Supplied information:
=======

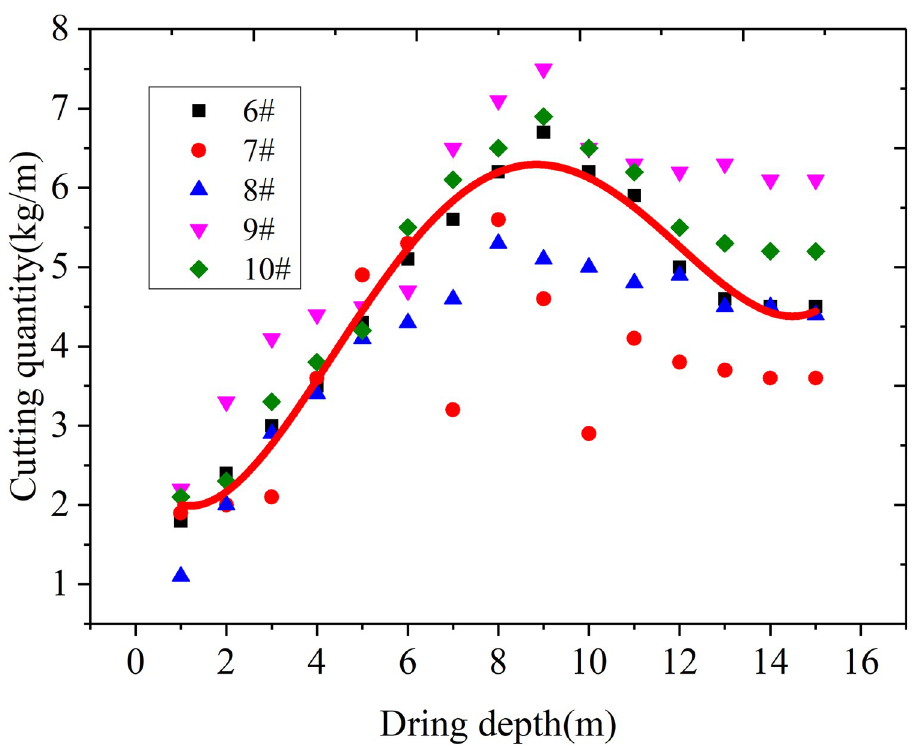
Fig 15. Relationship between the drilling depth and the cuttings quantity at the 10 selected sampling sites of the 23302 working face 6–10#.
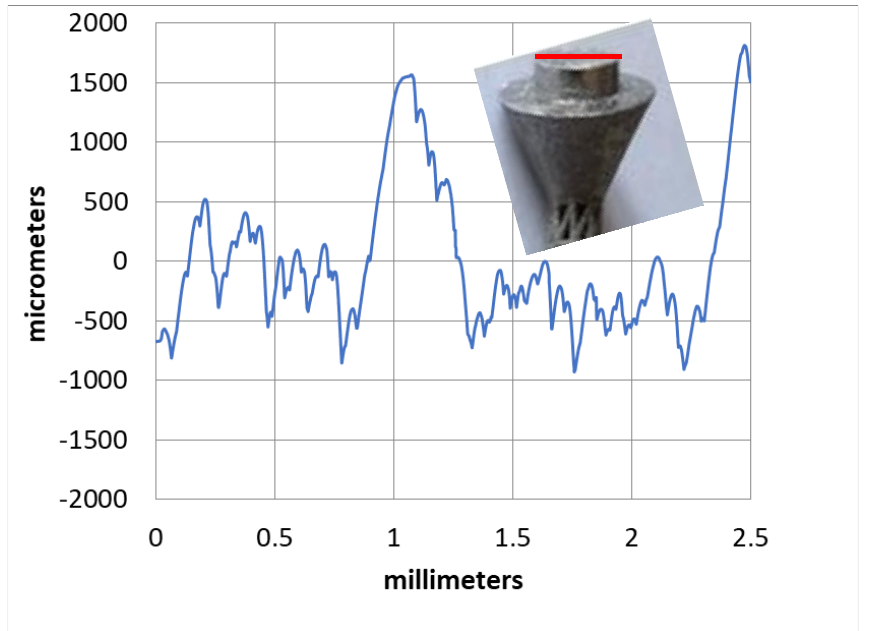
Figure 11. Typical surface roughness profile through the highlighted line (in red) at the head of the implant.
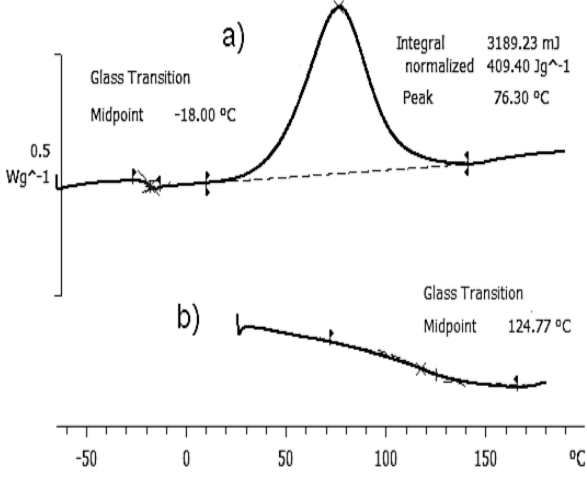
Figure 5. Thermogram of ELP sample: ( a ) first scan, at 2 K/min; ( b ) second scan, at 10 K/min. The exothermic direction is upward.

=======

Problem details: Hand back every line of the material, exactly, without the pictures.

Solution to the problem:
Fig 15. Relationship between the drilling depth and the cuttings quantity at the 10 selected sampling sites of the 23302 working face 6–10#.
Figure 11. Typical surface roughness profile through the highlighted line (in red) at the head of the implant.
Figure 5. Thermogram of ELP sample: ( a ) first scan, at 2 K/min; ( b ) second scan, at 10 K/min. The exothermic direction is upward.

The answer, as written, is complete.